----- Source material

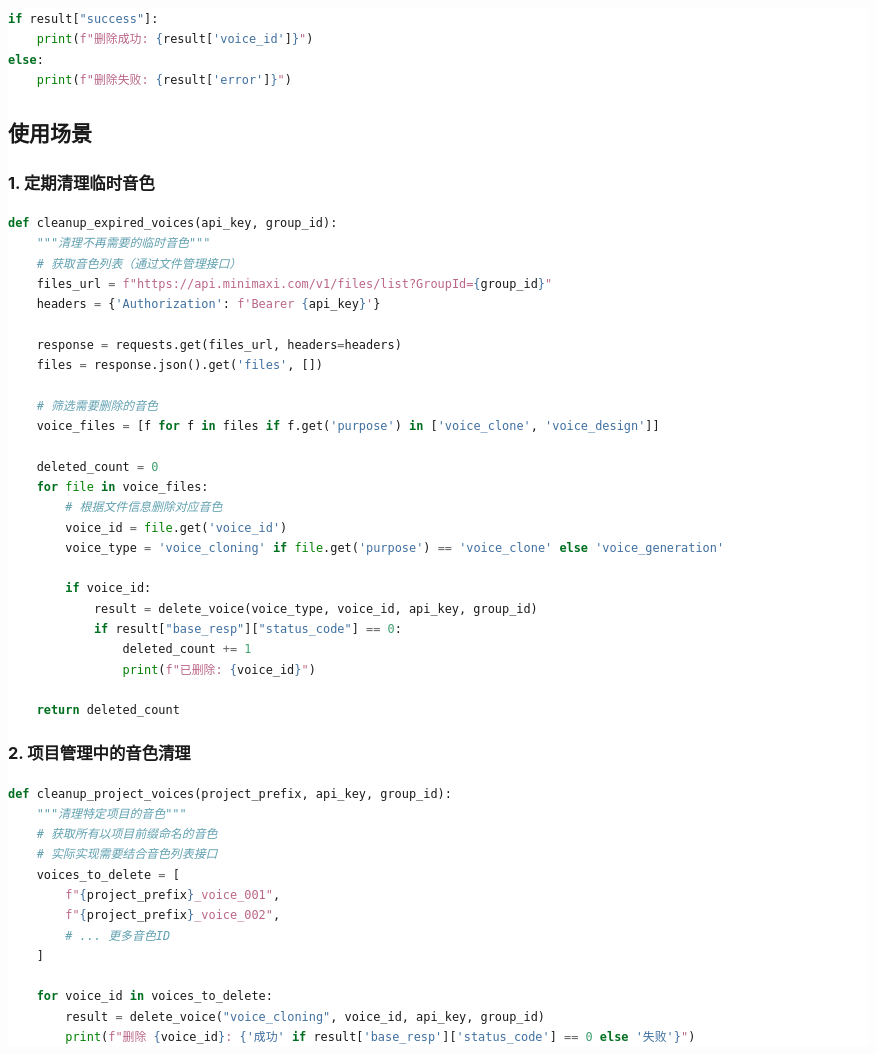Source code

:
 ```python
if result["success"]:
    print(f"删除成功: {result['voice_id']}")
else:
    print(f"删除失败: {result['error']}")
```

## 使用场景

### 1. 定期清理临时音色
```python
def cleanup_expired_voices(api_key, group_id):
    """清理不再需要的临时音色"""
    # 获取音色列表（通过文件管理接口）
    files_url = f"https://api.minimaxi.com/v1/files/list?GroupId={group_id}"
    headers = {'Authorization': f'Bearer {api_key}'}
    
    response = requests.get(files_url, headers=headers)
    files = response.json().get('files', [])
    
    # 筛选需要删除的音色
    voice_files = [f for f in files if f.get('purpose') in ['voice_clone', 'voice_design']]
    
    deleted_count = 0
    for file in voice_files:
        # 根据文件信息删除对应音色
        voice_id = file.get('voice_id')
        voice_type = 'voice_cloning' if file.get('purpose') == 'voice_clone' else 'voice_generation'
        
        if voice_id:
            result = delete_voice(voice_type, voice_id, api_key, group_id)
            if result["base_resp"]["status_code"] == 0:
                deleted_count += 1
                print(f"已删除: {voice_id}")
    
    return deleted_count
```

### 2. 项目管理中的音色清理
```python
def cleanup_project_voices(project_prefix, api_key, group_id):
    """清理特定项目的音色"""
    # 获取所有以项目前缀命名的音色
    # 实际实现需要结合音色列表接口
    voices_to_delete = [
        f"{project_prefix}_voice_001",
        f"{project_prefix}_voice_002",
        # ... 更多音色ID
    ]
    
    for voice_id in voices_to_delete:
        result = delete_voice("voice_cloning", voice_id, api_key, group_id)
        print(f"删除 {voice_id}: {'成功' if result['base_resp']['status_code'] == 0 else '失败'}")
```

----------

Problem details
Copy every line of the records above that contains "print".

Answer box
    print(f"删除成功: {result['voice_id']}")
    print(f"删除失败: {result['error']}")
                print(f"已删除: {voice_id}")
        print(f"删除 {voice_id}: {'成功' if result['base_resp']['status_code'] == 0 else '失败'}")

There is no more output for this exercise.